How has the Covid-19 pandemic affected your company’s performance in India?

When the lockdown was announced last year in March, we made it clear to our employees that we don’t know how the situation would shape up but we assured them that there would not be a single layoff. We have around 1,800 directly employed staff and the number of contract workers is around 2,500.

Despite the pandemic-triggered slump, you recorded the highest monthly sales in March. What do you think worked for you?

To be honest, the whole industry has done well. Since there was pent-up demand and consumers were buying more cars because of various reasons. Within the industry, the SUV segment is doing well. And as luck would have it, all our models available in India right now are SUVs. So we happen to be sitting at the sweet spot.

We are now in the middle of a deadly second wave of Covid-19, what do you think will happen to this growth? 

I’m nervous. March has been good, but currently, the absolute industry numbers are lower than five years ago. The industry has to catch up to its peak. Also, input costs have gone up like crazy. We are hearing some abnormal and unusual increases in the rates of everything right from freight to steel and copper. The industry is also facing acute shortages of chips, and no one knows how long it will last.

Then there is uncertainty around Covid.  Right now, it’s worse than the first wave. Lockdowns are happening in various states and a lot of containment zones are coming up, which will definitely disrupt production. Nobody knows what will happen after two or three months. Maybe a third wave will come. So I think we need to remain very, very cautious still.

I am nervous. I’m not very optimistic about general things right now. So I’ll be cautious.

Do you think the current crisis will lead to any new trends in the automobile industry?

I believe that Covid will lead to e-commerce activity picking up in the auto sector. The option to shop online is going to accelerate buying cars, and so visits to dealers are going to decline. Customers will also be interested in contactless delivery systems and contactless after-sale systems.

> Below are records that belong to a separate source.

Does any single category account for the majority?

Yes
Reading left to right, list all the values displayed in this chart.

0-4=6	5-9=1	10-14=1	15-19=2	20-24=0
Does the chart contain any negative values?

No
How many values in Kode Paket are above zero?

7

Are you planning to launch any other India-centric models? 

India is a very price-sensitive market. Our first model here was above Rs20 lakh ($27,073). So, I think for more volumes, we need to go below that price. We would endeavour to launch more cars below Rs20 lakh in the future.

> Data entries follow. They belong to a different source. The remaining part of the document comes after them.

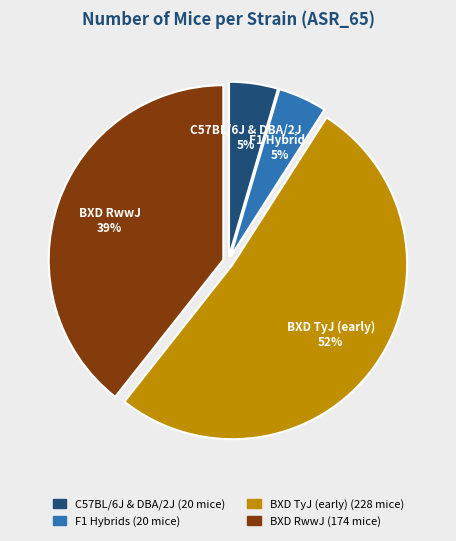

To the nearest percent, what is the average slice percentage?

25%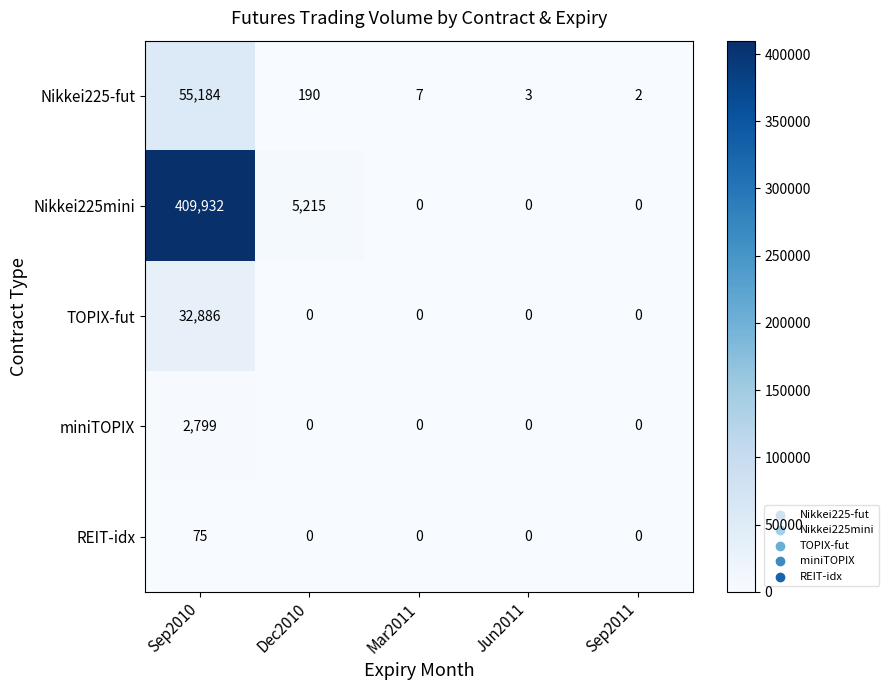

What is the average value of the Nikkei225-fut series?

11077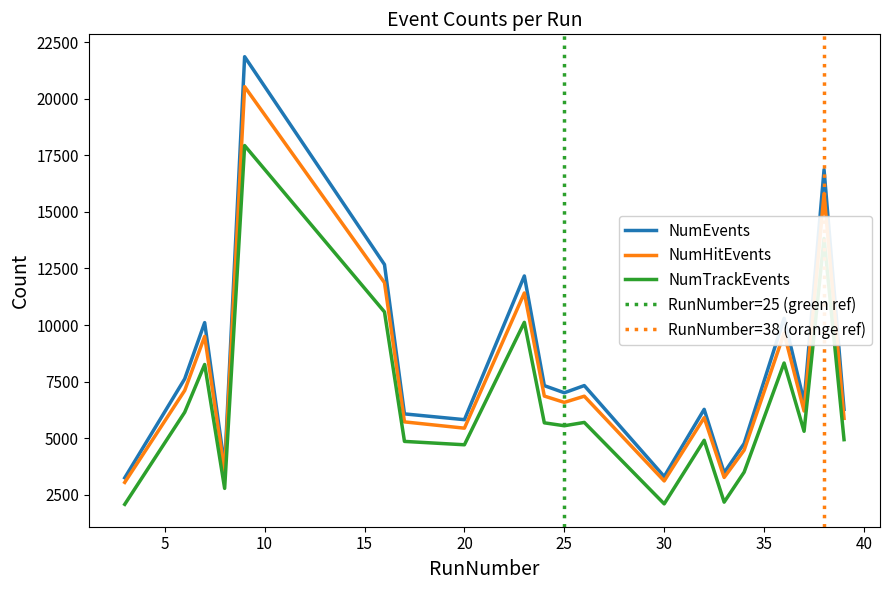

Which category has the lowest value in the NumTrackEvents series?

3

Do you think Indians are ready for EV four-wheelers? 

A 100%. In 2019, there were only two players in the Indian EV market and they were selling less than 2,000 cars a year. In 2020, this went up to 7,000, and this year, it will probably be over 13,000. The number is still minuscule in the context of the overall car market in India, but I think it will touch 100,000 in the next four or five years. Consumers in India are clamouring for EVs, and it’s a question of how many choices we can make available to them.

How can a global carmaker survive in a price-sensitive market like India?

Pricing for India is very tough, and that’s why most multinationals have struggled in the country. It is a very intense and complicated job to figure out how to assign Indian values to the features and price models. You have to go for more and more localisation, and maybe join hands with some of the suppliers and get some technology also localised.

There are lots of challenges on pricing but I think what can help in reaching breakeven and then making money in India is enhancing the skill set of Indian micro-, small- and medium-enterprises (MSMEs), training local talent, and localising.

Do you think India has enough resources for localising? 

In India, very few players have been successful but those who have succeeded are making good money. If you take a look at Maruti or Hyundai or even two-wheeler makers like Bajaj or Honda, they are all pretty profitable. The name of the game in India is what I call an R to R model: raw material to resale the product. You look at the whole value chain from raw material to resale, and then at every stage, you have to see how you can economies, how can you form partnerships, the revenue models, and economise the cost.